China has accelerated integration of its new energy vehicles (NEVs) with energy transformation.
As NEVs run on electricity generated from renewable energy by interacting with the power grid through charging facilities, Li Ming, deputy chief engineer of the State Grid Corporation of China, told a forum in Beijing on Saturday that increasing the proportion of new energy and green electricity consumption through "green power trading" was an important next step that would accelerate green transformation with China's NEVs.
The country has carried out green power trading, whereby users' requiring green power can trade with wind and photovoltaic power generation enterprises, since 2021, guiding society to consume green power and accelerate its low-carbon transition.

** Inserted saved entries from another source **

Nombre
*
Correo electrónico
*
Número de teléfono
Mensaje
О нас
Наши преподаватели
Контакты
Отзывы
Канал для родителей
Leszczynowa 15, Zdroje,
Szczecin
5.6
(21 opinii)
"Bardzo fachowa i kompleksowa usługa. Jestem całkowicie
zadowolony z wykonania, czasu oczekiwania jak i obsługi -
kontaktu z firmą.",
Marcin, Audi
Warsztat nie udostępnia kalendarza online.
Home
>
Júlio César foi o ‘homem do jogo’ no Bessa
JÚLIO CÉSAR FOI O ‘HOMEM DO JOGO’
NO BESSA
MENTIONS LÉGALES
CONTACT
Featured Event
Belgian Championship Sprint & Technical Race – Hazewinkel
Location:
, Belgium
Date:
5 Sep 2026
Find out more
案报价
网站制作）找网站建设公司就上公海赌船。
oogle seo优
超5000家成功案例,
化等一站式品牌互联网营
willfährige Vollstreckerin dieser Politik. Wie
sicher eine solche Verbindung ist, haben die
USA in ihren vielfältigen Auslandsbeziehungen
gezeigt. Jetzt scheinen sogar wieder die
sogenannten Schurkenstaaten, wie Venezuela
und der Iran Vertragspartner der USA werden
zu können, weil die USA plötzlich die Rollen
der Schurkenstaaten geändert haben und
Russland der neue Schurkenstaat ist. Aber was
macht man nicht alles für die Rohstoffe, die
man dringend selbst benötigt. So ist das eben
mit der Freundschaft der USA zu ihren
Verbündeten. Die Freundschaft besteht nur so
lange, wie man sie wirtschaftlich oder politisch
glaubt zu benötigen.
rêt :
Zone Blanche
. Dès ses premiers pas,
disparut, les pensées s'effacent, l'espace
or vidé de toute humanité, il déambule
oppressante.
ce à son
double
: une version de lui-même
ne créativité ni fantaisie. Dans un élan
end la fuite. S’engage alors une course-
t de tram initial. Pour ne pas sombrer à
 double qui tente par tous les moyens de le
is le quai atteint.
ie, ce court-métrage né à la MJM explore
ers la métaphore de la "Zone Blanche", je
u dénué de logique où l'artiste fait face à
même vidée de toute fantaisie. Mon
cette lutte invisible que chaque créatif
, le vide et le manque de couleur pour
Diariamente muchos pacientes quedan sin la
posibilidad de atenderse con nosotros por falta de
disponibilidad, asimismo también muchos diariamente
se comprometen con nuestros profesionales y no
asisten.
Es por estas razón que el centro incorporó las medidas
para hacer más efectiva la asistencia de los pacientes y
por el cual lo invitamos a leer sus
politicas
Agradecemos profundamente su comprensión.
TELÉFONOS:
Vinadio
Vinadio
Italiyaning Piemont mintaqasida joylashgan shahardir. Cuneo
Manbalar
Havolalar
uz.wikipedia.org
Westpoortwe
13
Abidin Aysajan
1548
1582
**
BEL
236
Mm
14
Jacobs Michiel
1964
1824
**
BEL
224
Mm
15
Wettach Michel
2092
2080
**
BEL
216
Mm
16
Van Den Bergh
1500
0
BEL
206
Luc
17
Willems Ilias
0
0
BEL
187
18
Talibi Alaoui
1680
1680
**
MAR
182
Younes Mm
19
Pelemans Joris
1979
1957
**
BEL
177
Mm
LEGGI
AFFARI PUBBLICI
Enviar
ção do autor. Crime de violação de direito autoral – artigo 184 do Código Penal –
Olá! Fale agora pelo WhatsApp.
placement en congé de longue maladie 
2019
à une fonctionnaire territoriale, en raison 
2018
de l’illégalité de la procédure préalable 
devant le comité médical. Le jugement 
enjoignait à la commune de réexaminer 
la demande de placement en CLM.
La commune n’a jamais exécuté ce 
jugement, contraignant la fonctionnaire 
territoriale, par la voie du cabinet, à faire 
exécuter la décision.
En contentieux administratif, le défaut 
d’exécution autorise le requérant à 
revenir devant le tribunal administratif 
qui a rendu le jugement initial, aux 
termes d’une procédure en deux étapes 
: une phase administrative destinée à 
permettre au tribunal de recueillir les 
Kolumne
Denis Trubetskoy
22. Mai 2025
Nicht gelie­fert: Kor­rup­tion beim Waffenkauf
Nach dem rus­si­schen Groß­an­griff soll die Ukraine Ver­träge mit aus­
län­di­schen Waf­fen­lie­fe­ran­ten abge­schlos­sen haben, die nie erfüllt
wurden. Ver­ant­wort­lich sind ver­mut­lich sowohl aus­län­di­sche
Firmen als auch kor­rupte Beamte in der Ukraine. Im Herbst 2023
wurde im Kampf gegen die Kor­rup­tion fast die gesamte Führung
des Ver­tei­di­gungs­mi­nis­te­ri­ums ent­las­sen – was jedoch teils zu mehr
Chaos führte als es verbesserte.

The trading has been carried out in 14 provinces including Shandong, Sichuan and Shaanxi, accumulating 5.2 billion kilowatt-hours of traded electricity and reducing carbon emissions by about 5 million tonnes till now, according to Huang Xuenong, an official at the country's National Energy Administration.
Through large-scale orderly and two-way charging, NEVs can level out peaks in electricity and shift load away whenever the load is low and the network's capacity is high, so as to regulate the power grid's frequency and safety, Huang said.
China had built 111,000 charging stations and 5.59 million charging piles by the end of February 2023, said Huang, adding that it will establish a better vehicle, pile and network integration operation mode, thus integrating development of the NEV and energy industries.
China sold about 6.89 million NEVs in 2022, an increase of 93.4 percent year on year. NEV production soared 96.9 percent from a year earlier to about 7.06 million units, according to statistics released by the Ministry of Industry and Information Technology in January.
The production and sales of NEVs in the country ranked first in the globe for eight consecutive years, said the ministry.
NEVs will become a major force in reducing carbon emissions in the medium to long term, according to Li Yizhong, chairman of the China Federation of Industrial Economics.
Pure electric vehicles can reduce emissions by nearly 40 percent and the effect will be even clearer in the future with the proportion of non-fossil energy in electricity increased and efficiency improved in electric vehicles, Li said at the forum.
Connected vehicles integrate with smart cities
Intelligent connected vehicles will be a new driving force to reduce carbon emissions in China, Li said, adding that safe and efficient autonomous driving can improve travel efficiency by 20 to 30 percent, further reducing carbon emissions.
China has integrated connected vehicles with smart cities by carrying out pilot programs in 16 cities since 2021. The cities have set up sensing facilities including visual radars and interaction facilities at more than 2,000 key intersections, an official at the Ministry of Housing and Urban-Rural Development said on Friday.
The country has built 240,000 5G base stations and deployed 1,700 autonomous vehicles with a total test network spanning 27.3 million kilometers.